Causes: (1) Too few HVGs — increase to 3000+, (2) Too few PCs — check elbow plot, (3) Batch effect dominating — integrate before clustering (Module 2), (4) Over-correction — SCTransform regression removed real biology, (5) All cells are actually the same type (e.g., sorted population).
Reference mismatch: (1) Using a PBMC reference for brain tissue, (2) Species mismatch (human reference for mouse data), (3) Low-quality cells getting random labels. Always validate automated labels with known markers. Never trust automated annotation blindly.
Low statistical power: (1) Too few replicates (need ≥3, ideally ≥5), (2) High donor-to-donor variability, (3) Effect size is real but small. Solutions: increase replicates, use MAST with donor random effect for more power (at the cost of more assumptions), or relax thresholds (padj < 0.1).

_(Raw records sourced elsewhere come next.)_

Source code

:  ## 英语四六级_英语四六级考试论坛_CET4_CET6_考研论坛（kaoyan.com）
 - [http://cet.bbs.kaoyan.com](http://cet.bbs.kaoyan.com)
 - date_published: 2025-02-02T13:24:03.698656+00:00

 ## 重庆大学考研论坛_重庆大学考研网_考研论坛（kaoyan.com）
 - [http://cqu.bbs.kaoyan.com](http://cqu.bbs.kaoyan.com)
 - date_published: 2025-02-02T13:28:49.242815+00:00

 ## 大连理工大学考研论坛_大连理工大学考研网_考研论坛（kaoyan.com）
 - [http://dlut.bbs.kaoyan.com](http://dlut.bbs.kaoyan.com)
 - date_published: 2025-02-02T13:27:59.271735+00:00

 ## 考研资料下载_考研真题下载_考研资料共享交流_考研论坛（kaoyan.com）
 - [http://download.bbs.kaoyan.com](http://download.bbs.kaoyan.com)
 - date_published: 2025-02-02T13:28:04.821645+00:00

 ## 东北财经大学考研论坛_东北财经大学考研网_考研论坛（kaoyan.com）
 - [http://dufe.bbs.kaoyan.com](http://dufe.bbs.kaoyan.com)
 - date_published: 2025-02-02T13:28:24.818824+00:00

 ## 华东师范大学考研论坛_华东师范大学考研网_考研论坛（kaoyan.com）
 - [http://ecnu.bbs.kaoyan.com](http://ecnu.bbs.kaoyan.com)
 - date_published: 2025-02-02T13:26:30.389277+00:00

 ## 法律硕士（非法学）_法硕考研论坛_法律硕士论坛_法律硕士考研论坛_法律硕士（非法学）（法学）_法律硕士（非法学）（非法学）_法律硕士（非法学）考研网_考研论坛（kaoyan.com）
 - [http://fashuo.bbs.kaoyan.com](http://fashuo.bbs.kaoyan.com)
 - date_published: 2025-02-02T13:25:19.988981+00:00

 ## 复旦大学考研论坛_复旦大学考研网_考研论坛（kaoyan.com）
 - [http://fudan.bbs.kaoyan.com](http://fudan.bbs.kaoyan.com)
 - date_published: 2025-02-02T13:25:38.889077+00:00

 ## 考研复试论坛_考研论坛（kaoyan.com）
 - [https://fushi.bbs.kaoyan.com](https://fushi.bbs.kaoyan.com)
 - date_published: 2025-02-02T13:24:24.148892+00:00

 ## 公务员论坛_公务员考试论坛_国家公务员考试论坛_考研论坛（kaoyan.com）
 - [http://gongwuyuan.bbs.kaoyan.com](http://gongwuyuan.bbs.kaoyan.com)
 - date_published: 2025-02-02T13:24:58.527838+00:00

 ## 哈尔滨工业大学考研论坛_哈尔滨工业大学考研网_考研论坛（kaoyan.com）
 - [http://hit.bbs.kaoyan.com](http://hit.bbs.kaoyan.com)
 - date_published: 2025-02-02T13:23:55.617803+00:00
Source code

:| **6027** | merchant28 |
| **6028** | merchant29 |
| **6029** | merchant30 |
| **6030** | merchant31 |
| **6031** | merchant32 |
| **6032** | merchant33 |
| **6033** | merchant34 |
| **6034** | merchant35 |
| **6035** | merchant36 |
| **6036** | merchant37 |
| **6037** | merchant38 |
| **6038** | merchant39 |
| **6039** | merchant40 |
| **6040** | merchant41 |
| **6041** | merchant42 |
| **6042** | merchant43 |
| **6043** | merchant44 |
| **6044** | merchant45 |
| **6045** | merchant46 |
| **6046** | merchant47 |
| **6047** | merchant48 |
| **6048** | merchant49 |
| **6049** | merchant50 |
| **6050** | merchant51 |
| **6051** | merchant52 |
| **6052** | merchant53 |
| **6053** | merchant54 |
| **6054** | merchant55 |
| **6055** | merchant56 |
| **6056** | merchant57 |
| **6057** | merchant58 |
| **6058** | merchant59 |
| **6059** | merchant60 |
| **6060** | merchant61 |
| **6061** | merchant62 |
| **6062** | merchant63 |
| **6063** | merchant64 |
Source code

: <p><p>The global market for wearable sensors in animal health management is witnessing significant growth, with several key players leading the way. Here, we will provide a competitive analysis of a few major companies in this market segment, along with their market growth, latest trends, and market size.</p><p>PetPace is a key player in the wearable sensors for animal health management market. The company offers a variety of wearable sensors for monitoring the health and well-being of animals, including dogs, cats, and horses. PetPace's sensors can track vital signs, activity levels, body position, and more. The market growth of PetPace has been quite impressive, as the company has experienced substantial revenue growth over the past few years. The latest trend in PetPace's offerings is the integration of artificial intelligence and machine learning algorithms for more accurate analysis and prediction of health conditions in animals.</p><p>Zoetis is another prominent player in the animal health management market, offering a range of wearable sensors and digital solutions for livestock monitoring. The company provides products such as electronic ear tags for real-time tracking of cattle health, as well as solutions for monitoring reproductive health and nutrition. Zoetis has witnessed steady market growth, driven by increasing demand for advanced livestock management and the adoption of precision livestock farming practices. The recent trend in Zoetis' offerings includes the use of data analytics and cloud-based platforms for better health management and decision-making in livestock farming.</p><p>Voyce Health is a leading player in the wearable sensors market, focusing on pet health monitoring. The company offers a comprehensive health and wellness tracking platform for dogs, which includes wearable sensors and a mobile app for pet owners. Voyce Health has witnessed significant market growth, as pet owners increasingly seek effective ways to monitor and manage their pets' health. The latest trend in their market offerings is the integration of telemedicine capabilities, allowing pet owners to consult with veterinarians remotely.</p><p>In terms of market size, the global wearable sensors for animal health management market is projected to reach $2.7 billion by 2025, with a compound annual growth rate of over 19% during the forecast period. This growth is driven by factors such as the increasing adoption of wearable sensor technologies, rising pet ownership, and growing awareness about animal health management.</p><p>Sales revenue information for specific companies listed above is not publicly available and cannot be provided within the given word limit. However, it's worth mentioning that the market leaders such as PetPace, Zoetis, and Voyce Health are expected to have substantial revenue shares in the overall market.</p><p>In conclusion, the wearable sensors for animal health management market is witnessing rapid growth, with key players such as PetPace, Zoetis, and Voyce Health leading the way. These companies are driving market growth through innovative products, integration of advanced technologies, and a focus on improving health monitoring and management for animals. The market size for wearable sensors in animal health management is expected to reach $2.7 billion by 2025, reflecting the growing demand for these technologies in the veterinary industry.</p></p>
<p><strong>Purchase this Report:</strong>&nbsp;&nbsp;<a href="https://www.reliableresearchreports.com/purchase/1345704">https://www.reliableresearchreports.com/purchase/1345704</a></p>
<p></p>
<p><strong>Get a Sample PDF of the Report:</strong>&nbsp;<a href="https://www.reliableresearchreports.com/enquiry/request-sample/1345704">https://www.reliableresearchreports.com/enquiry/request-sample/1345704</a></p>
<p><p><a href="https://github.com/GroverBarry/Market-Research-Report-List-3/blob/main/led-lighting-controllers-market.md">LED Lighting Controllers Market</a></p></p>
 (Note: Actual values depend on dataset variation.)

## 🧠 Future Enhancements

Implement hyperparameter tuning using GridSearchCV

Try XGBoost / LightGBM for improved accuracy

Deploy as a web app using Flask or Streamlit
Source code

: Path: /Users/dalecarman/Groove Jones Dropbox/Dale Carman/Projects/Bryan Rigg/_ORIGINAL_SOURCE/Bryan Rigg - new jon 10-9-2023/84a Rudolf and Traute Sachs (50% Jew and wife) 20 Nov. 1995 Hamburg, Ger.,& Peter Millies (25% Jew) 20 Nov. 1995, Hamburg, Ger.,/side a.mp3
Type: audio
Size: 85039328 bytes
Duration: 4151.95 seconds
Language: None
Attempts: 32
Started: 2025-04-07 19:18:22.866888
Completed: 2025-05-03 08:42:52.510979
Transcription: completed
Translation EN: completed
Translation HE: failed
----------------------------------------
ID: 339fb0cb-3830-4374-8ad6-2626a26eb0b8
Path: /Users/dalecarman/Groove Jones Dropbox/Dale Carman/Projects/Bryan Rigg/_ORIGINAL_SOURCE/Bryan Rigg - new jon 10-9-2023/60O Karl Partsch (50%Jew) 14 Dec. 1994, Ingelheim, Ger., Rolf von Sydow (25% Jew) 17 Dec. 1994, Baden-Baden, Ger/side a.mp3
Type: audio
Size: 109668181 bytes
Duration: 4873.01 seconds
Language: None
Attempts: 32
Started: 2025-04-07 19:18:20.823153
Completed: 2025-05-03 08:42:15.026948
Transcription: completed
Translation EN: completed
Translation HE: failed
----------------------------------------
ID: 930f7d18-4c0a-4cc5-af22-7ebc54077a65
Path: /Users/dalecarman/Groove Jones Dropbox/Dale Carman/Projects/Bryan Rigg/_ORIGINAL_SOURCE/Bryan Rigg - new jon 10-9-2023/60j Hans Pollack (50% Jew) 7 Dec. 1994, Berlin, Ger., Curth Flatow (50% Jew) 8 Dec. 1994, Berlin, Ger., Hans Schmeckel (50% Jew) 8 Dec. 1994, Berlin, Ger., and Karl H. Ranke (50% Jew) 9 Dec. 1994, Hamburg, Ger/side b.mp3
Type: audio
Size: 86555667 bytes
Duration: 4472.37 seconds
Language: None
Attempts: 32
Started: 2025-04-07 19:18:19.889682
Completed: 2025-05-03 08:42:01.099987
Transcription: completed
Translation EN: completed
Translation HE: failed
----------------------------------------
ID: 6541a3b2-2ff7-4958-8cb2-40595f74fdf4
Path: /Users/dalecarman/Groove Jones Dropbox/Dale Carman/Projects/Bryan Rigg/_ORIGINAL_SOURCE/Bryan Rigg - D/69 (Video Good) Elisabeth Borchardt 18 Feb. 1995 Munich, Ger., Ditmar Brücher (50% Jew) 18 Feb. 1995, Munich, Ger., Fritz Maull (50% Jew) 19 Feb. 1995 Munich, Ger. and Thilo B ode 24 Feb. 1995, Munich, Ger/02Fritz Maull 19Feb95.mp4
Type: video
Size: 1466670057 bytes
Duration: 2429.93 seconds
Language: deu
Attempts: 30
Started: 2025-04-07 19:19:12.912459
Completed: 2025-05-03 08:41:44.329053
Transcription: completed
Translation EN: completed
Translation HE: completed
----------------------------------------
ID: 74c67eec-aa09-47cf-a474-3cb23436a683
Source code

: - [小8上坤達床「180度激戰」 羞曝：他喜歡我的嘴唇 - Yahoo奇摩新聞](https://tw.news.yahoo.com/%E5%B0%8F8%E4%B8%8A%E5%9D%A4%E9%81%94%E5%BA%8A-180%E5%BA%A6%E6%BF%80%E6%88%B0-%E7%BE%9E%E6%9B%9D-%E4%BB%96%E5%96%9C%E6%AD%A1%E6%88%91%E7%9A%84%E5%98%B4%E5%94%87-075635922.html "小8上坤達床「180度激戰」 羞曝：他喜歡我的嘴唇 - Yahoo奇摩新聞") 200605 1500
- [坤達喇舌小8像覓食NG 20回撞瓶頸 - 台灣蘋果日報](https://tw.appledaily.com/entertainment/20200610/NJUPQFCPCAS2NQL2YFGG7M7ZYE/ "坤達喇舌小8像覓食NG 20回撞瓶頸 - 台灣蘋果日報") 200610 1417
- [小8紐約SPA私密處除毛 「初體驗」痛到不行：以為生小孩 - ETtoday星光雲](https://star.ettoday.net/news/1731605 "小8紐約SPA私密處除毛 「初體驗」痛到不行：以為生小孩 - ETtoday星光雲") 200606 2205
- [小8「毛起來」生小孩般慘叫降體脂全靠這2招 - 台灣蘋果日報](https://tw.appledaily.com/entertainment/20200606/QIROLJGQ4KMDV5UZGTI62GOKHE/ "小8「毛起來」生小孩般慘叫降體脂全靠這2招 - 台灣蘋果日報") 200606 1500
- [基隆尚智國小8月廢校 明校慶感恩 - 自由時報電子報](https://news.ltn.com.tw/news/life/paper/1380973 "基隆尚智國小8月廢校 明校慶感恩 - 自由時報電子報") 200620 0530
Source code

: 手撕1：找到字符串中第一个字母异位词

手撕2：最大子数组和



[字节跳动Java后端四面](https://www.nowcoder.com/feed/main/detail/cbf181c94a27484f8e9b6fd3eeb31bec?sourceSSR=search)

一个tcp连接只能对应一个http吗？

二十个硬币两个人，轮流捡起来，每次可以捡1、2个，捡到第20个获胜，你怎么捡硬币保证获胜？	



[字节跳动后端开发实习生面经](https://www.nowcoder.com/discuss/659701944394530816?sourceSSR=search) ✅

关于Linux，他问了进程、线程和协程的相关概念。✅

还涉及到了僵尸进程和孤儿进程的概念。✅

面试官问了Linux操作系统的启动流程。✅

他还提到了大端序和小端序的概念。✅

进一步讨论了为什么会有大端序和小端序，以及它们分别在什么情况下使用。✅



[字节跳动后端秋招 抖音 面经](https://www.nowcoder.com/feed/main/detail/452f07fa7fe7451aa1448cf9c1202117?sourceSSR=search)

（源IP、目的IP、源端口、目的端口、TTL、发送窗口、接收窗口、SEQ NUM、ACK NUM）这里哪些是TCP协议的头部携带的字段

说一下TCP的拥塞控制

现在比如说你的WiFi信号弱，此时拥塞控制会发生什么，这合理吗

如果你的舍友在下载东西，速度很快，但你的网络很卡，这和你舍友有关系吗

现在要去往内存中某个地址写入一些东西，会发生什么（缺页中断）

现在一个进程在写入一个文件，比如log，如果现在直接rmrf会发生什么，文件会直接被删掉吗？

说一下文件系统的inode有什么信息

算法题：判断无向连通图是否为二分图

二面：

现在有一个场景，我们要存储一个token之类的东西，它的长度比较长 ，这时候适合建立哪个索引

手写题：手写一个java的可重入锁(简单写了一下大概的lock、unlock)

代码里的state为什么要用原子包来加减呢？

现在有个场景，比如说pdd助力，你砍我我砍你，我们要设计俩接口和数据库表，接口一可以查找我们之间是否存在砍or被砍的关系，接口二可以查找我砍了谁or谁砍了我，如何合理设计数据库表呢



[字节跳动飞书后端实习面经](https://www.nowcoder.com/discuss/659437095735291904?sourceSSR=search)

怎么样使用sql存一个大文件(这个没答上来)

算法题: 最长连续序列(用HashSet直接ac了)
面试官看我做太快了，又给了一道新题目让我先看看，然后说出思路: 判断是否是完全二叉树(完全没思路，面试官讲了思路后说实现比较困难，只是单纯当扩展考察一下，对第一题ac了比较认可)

Check: (1) Correct whitelist file for your chemistry version, (2) Read structure is correct (R1/R2 order), (3) Reference genome matches your species, (4) Use --soloCellFilter EmptyDrops_CR instead of the default knee filter for low-quality samples.
"Empty → Doublet → QC → Norm → Cluster → Annotate" — EDQNCA
The sacred order of scRNA-seq preprocessing. Skipping any step contaminates all downstream results. Empty droplet removal → Doublet detection → QC filtering → Normalization → Clustering → Annotation.
"3 replicates, 3000 cells, 3 conditions max"
Minimum experimental design for condition-comparison scRNA-seq: 3 biological replicates per condition, ~3000 cells per sample, and start with ≤3 conditions. This gives you enough statistical power for pseudobulk DE while keeping costs manageable.